- **Consigne 1**
Indiquez si chacune des affirmations suivantes concorde avec l'extrait en répondant par oui ou par non, puis citez mot pour mot les termes de l'extrait qui tranchent. (a) Watson Saint-Félix est arrivé à Montréal à l'âge de 9 ans. (b) Il a obtenu la citoyenneté canadienne. (c) Il a été condamné à cinq ans de prison.
- **Consigne 2**
Modifiez le passage de l'extrait qui commence par « Arrivé à Montréal » et se poursuit jusqu'à « territoire au Canada. » en y remplaçant « trois ans » par « quatre ans ».
- **Consigne 3**
D'après l'extrait, qui sont les représentants légaux de Watson Saint-Félix ?

- **Extrait**
===

Alors qu'Ottawa a lancé cet été une campagne sans précédent pour expulser les immigrants criminalisés du Canada, un membre de gang de rue qui devait être renvoyé en Haïti vient d'obtenir la permission exceptionnelle de rester au Québec en raison des conditions difficiles auxquelles font face les criminels comme lui lorsqu'ils retournent dans leur pays natal.

Watson Saint-Félix, 23 ans, est fiché par la police comme membre des Blood Mafia Family de Montréal-Nord, un gang actif dans le trafic de drogues, les vols et les agressions armées.

Arrivé à Montréal à l'âge de 9 ans, il n'a jamais obtenu sa citoyenneté canadienne. Condamné à trois ans de prison pour vol qualifié, complot et séquestration, il s'est retrouvé interdit de territoire au Canada.

Jusqu'à récemment, il était détenu en attendant son vol vers Haïti. Ses valises étaient même prêtes. Mais le jeune homme a tenté un ultime recours en demandant une «évaluation des risques avant renvoi», procédure par laquelle il pouvait tenter de démontrer qu'il serait en danger dans son pays natal. Ses représentants légaux, Me Stéphane Handfield et son stagiaire Éric Taillefer, ont présenté une montagne de documentation en preuve, dont des rapports montrant que les criminels expulsés sont souvent emprisonnés à leur retour en Haïti. Avec moins d'un mètre carré d'espace par détenu, peu d'hygiène et de soins de santé, les prisons haïtiennes sont des incubateurs de maladies.

===

- **Données fournies**
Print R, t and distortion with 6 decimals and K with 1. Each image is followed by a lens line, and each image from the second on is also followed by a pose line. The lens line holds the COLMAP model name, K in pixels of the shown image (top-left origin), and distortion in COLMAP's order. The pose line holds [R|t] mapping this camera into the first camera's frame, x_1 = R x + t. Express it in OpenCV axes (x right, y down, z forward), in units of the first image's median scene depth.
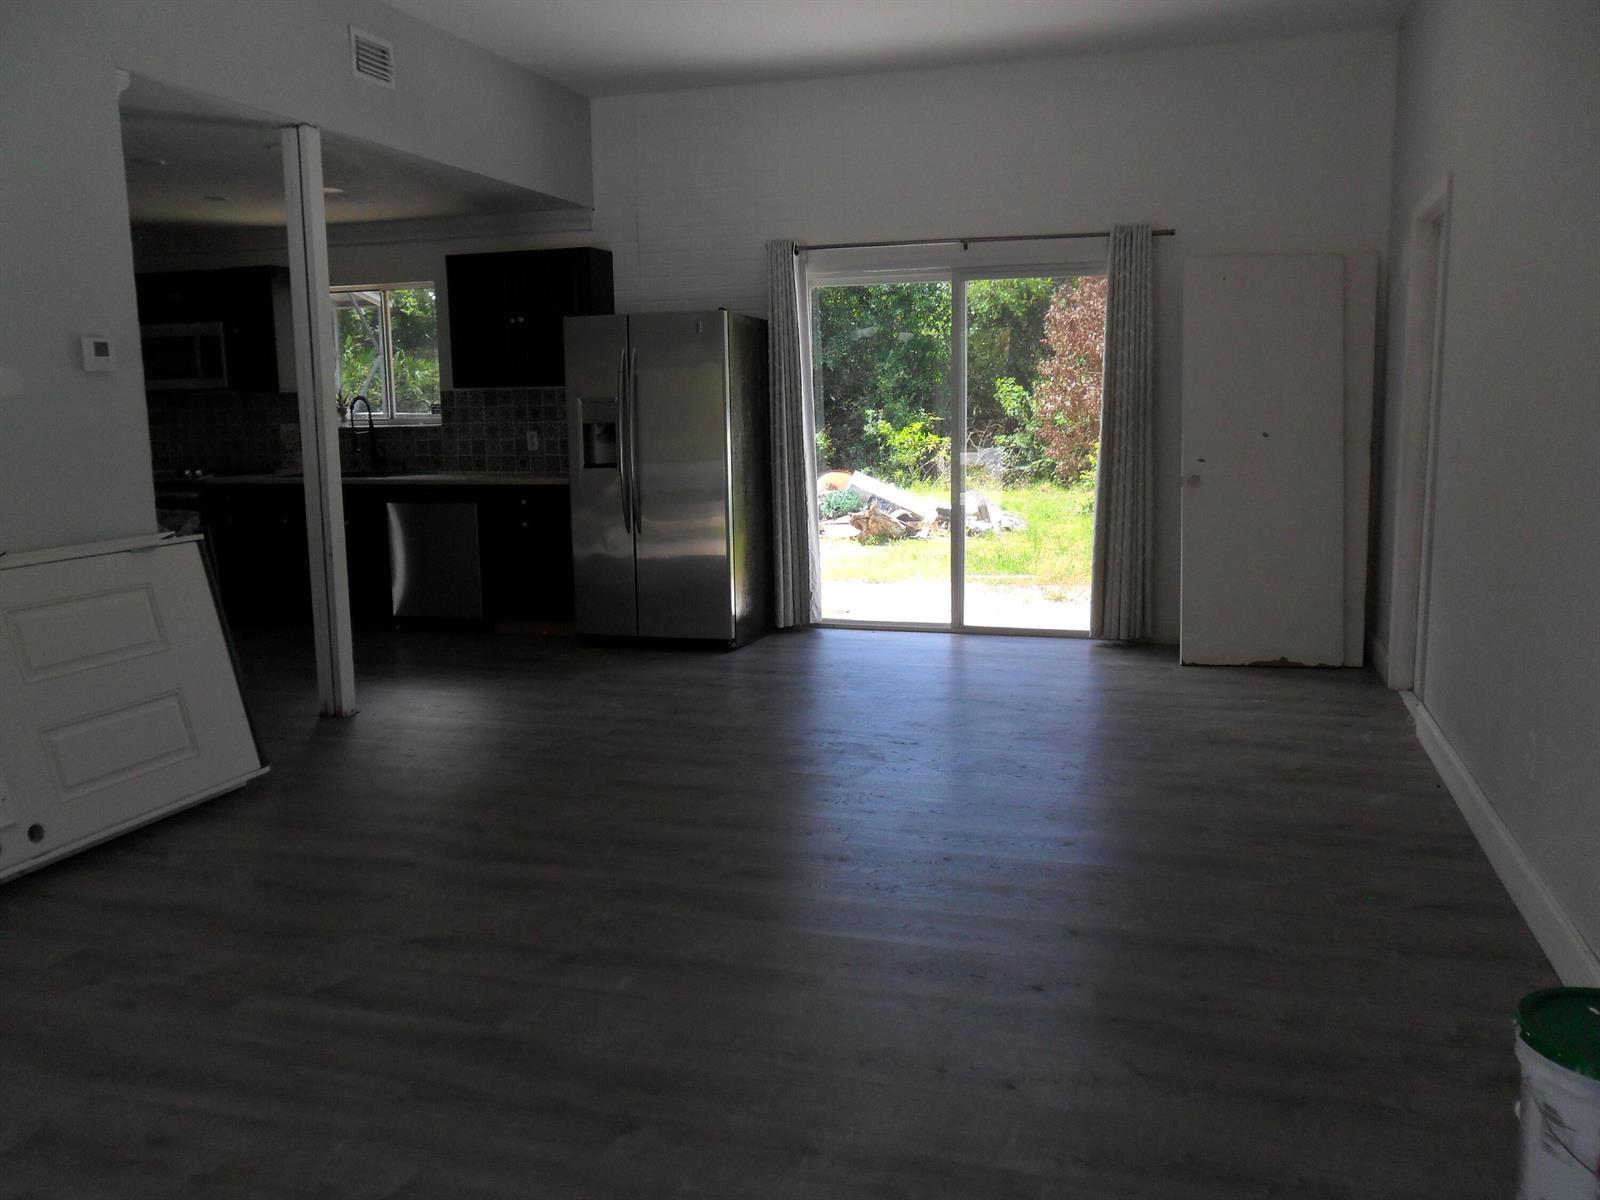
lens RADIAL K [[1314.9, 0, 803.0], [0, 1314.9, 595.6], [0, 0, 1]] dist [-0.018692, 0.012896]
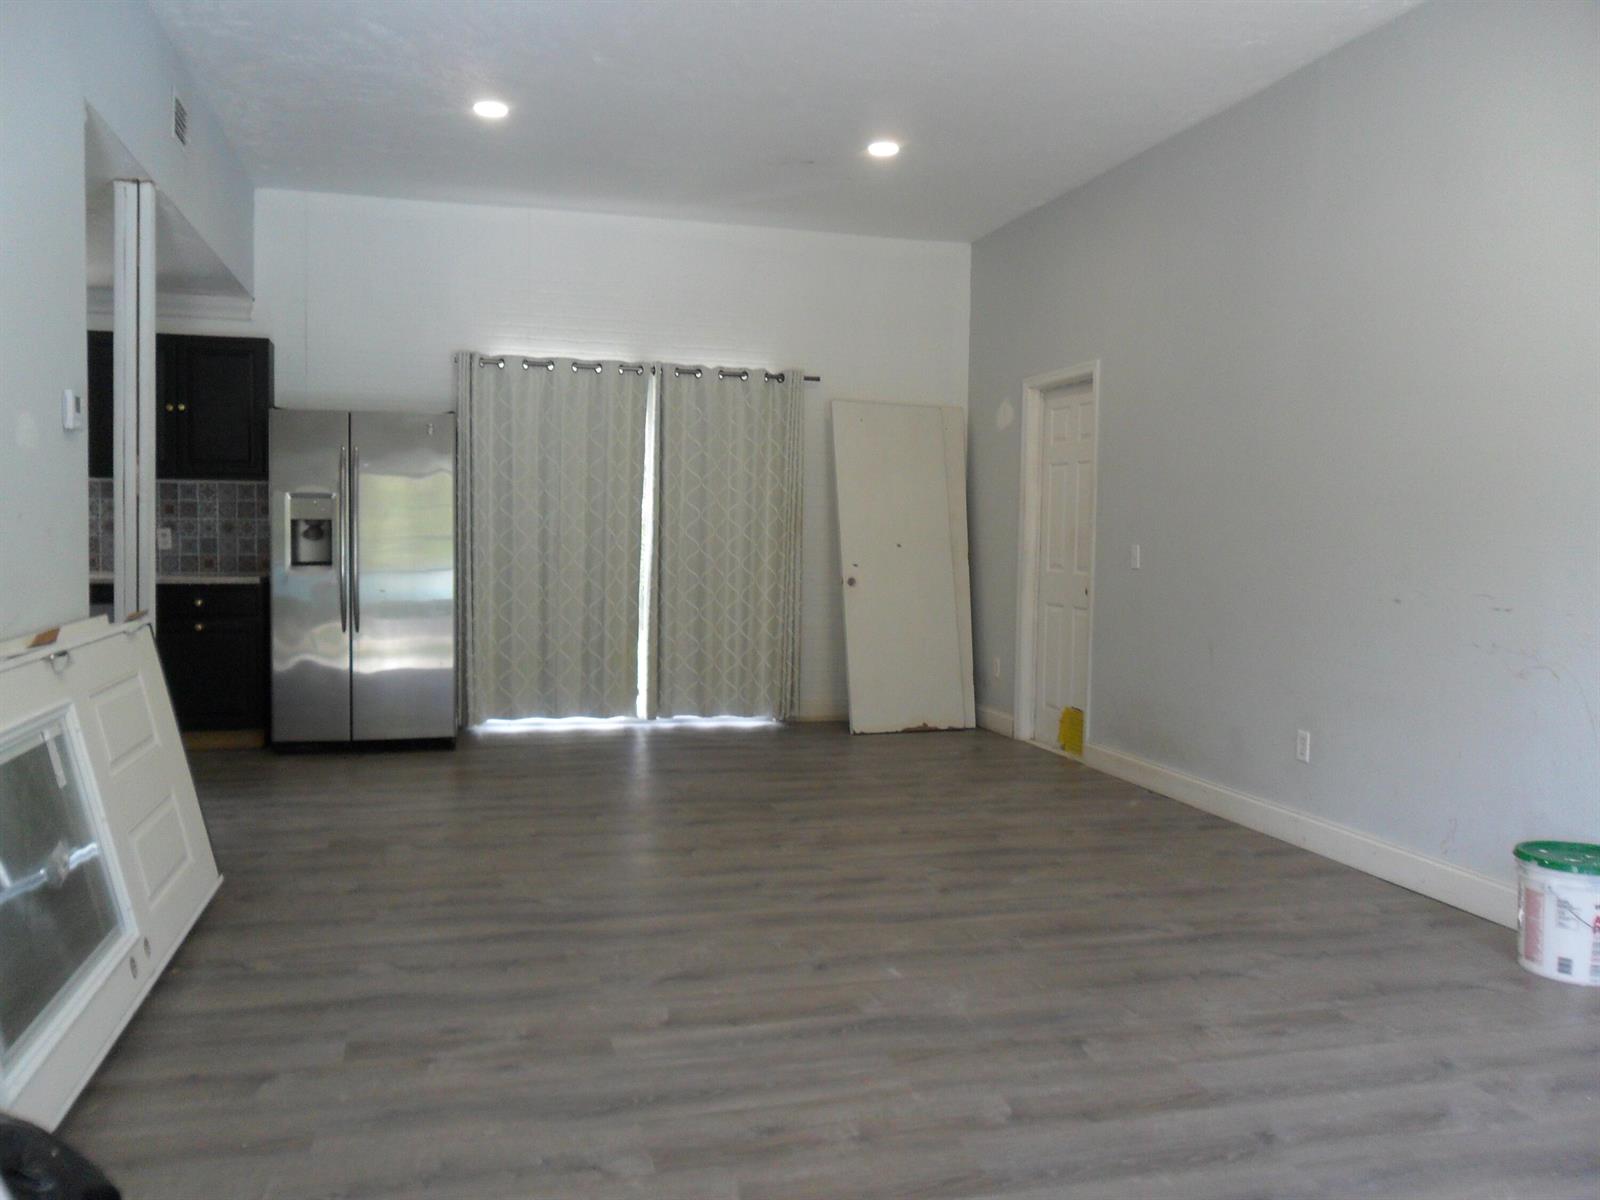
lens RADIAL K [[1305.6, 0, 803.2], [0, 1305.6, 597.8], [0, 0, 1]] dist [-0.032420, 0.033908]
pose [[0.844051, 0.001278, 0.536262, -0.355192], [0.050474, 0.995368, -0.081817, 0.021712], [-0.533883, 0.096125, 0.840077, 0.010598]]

===

- **Corrigé 1**
(a) Oui : « Arrivé à Montréal à l'âge de 9 ans »
(b) Non : « il n'a jamais obtenu sa citoyenneté canadienne »
(c) Non : « Condamné à trois ans de prison pour vol qualifié, complot et séquestration »

- **Corrigé 2**
Arrivé à Montréal à l'âge de 9 ans, il n'a jamais obtenu sa citoyenneté canadienne. Condamné à quatre ans de prison pour vol qualifié, complot et séquestration, il s'est retrouvé interdit de territoire au Canada.

- **Corrigé 3**
Me Stéphane Handfield et son stagiaire Éric Taillefer.